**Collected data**
####

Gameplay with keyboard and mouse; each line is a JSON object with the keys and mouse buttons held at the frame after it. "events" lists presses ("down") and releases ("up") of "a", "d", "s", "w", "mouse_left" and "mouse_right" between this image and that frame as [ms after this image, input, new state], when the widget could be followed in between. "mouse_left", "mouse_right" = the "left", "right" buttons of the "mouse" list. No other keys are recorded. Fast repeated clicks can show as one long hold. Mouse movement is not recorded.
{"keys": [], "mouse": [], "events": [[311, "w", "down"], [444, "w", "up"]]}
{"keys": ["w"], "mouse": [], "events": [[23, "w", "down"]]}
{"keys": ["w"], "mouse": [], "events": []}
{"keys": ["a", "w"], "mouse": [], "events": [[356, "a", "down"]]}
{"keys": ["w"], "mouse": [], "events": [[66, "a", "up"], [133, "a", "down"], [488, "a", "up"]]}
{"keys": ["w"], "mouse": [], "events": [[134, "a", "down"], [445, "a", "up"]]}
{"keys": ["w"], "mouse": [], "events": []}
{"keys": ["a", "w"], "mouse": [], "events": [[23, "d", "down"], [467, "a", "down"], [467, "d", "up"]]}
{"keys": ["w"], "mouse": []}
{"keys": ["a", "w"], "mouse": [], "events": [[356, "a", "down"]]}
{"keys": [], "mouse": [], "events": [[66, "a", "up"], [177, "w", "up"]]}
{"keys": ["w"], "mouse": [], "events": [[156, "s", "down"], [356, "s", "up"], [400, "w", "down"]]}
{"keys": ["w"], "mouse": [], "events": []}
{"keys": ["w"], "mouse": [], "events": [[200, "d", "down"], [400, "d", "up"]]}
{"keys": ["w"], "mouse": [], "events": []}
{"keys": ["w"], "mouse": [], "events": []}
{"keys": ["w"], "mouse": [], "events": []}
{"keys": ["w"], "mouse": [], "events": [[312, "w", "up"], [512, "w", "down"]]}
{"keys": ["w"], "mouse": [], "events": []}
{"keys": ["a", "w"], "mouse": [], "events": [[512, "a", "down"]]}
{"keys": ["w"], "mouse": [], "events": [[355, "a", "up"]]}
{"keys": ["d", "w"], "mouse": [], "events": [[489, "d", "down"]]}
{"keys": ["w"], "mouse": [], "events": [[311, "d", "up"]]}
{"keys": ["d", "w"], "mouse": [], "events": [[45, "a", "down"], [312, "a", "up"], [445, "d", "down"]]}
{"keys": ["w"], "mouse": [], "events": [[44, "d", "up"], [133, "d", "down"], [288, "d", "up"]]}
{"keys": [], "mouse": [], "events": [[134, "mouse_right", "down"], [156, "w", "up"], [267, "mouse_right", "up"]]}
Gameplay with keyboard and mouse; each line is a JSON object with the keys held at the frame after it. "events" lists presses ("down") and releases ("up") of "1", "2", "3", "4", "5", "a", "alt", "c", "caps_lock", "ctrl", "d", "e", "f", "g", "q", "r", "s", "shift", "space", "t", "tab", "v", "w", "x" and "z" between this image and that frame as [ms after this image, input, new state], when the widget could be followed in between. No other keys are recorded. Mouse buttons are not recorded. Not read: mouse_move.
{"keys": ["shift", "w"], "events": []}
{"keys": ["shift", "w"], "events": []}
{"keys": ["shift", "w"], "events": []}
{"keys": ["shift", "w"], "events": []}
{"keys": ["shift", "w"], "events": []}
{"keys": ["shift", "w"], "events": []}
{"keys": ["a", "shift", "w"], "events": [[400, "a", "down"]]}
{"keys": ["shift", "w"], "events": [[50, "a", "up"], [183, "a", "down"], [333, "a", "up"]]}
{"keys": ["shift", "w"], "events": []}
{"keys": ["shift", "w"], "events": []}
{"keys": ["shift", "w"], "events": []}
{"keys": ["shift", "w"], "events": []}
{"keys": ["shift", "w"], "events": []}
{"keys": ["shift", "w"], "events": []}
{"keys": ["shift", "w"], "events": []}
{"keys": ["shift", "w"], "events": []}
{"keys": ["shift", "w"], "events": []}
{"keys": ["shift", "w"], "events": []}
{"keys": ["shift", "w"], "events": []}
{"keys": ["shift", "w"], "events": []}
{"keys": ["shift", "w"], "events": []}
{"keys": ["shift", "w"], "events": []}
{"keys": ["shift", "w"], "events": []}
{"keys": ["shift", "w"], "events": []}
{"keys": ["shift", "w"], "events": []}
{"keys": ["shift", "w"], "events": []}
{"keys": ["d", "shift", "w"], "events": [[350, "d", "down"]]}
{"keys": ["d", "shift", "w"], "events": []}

####

**Exercise brief**
Would you set down every record again, exactly as it appears above?

**Solution for this task**
Gameplay with keyboard and mouse; each line is a JSON object with the keys and mouse buttons held at the frame after it. "events" lists presses ("down") and releases ("up") of "a", "d", "s", "w", "mouse_left" and "mouse_right" between this image and that frame as [ms after this image, input, new state], when the widget could be followed in between. "mouse_left", "mouse_right" = the "left", "right" buttons of the "mouse" list. No other keys are recorded. Fast repeated clicks can show as one long hold. Mouse movement is not recorded.
{"keys": [], "mouse": [], "events": [[311, "w", "down"], [444, "w", "up"]]}
{"keys": ["w"], "mouse": [], "events": [[23, "w", "down"]]}
{"keys": ["w"], "mouse": [], "events": []}
{"keys": ["a", "w"], "mouse": [], "events": [[356, "a", "down"]]}
{"keys": ["w"], "mouse": [], "events": [[66, "a", "up"], [133, "a", "down"], [488, "a", "up"]]}
{"keys": ["w"], "mouse": [], "events": [[134, "a", "down"], [445, "a", "up"]]}
{"keys": ["w"], "mouse": [], "events": []}
{"keys": ["a", "w"], "mouse": [], "events": [[23, "d", "down"], [467, "a", "down"], [467, "d", "up"]]}
{"keys": ["w"], "mouse": []}
{"keys": ["a", "w"], "mouse": [], "events": [[356, "a", "down"]]}
{"keys": [], "mouse": [], "events": [[66, "a", "up"], [177, "w", "up"]]}
{"keys": ["w"], "mouse": [], "events": [[156, "s", "down"], [356, "s", "up"], [400, "w", "down"]]}
{"keys": ["w"], "mouse": [], "events": []}
{"keys": ["w"], "mouse": [], "events": [[200, "d", "down"], [400, "d", "up"]]}
{"keys": ["w"], "mouse": [], "events": []}
{"keys": ["w"], "mouse": [], "events": []}
{"keys": ["w"], "mouse": [], "events": []}
{"keys": ["w"], "mouse": [], "events": [[312, "w", "up"], [512, "w", "down"]]}
{"keys": ["w"], "mouse": [], "events": []}
{"keys": ["a", "w"], "mouse": [], "events": [[512, "a", "down"]]}
{"keys": ["w"], "mouse": [], "events": [[355, "a", "up"]]}
{"keys": ["d", "w"], "mouse": [], "events": [[489, "d", "down"]]}
{"keys": ["w"], "mouse": [], "events": [[311, "d", "up"]]}
{"keys": ["d", "w"], "mouse": [], "events": [[45, "a", "down"], [312, "a", "up"], [445, "d", "down"]]}
{"keys": ["w"], "mouse": [], "events": [[44, "d", "up"], [133, "d", "down"], [288, "d", "up"]]}
{"keys": [], "mouse": [], "events": [[134, "mouse_right", "down"], [156, "w", "up"], [267, "mouse_right", "up"]]}
Gameplay with keyboard and mouse; each line is a JSON object with the keys held at the frame after it. "events" lists presses ("down") and releases ("up") of "1", "2", "3", "4", "5", "a", "alt", "c", "caps_lock", "ctrl", "d", "e", "f", "g", "q", "r", "s", "shift", "space", "t", "tab", "v", "w", "x" and "z" between this image and that frame as [ms after this image, input, new state], when the widget could be followed in between. No other keys are recorded. Mouse buttons are not recorded. Not read: mouse_move.
{"keys": ["shift", "w"], "events": []}
{"keys": ["shift", "w"], "events": []}
{"keys": ["shift", "w"], "events": []}
{"keys": ["shift", "w"], "events": []}
{"keys": ["shift", "w"], "events": []}
{"keys": ["shift", "w"], "events": []}
{"keys": ["a", "shift", "w"], "events": [[400, "a", "down"]]}
{"keys": ["shift", "w"], "events": [[50, "a", "up"], [183, "a", "down"], [333, "a", "up"]]}
{"keys": ["shift", "w"], "events": []}
{"keys": ["shift", "w"], "events": []}
{"keys": ["shift", "w"], "events": []}
{"keys": ["shift", "w"], "events": []}
{"keys": ["shift", "w"], "events": []}
{"keys": ["shift", "w"], "events": []}
{"keys": ["shift", "w"], "events": []}
{"keys": ["shift", "w"], "events": []}
{"keys": ["shift", "w"], "events": []}
{"keys": ["shift", "w"], "events": []}
{"keys": ["shift", "w"], "events": []}
{"keys": ["shift", "w"], "events": []}
{"keys": ["shift", "w"], "events": []}
{"keys": ["shift", "w"], "events": []}
{"keys": ["shift", "w"], "events": []}
{"keys": ["shift", "w"], "events": []}
{"keys": ["shift", "w"], "events": []}
{"keys": ["shift", "w"], "events": []}
{"keys": ["d", "shift", "w"], "events": [[350, "d", "down"]]}
{"keys": ["d", "shift", "w"], "events": []}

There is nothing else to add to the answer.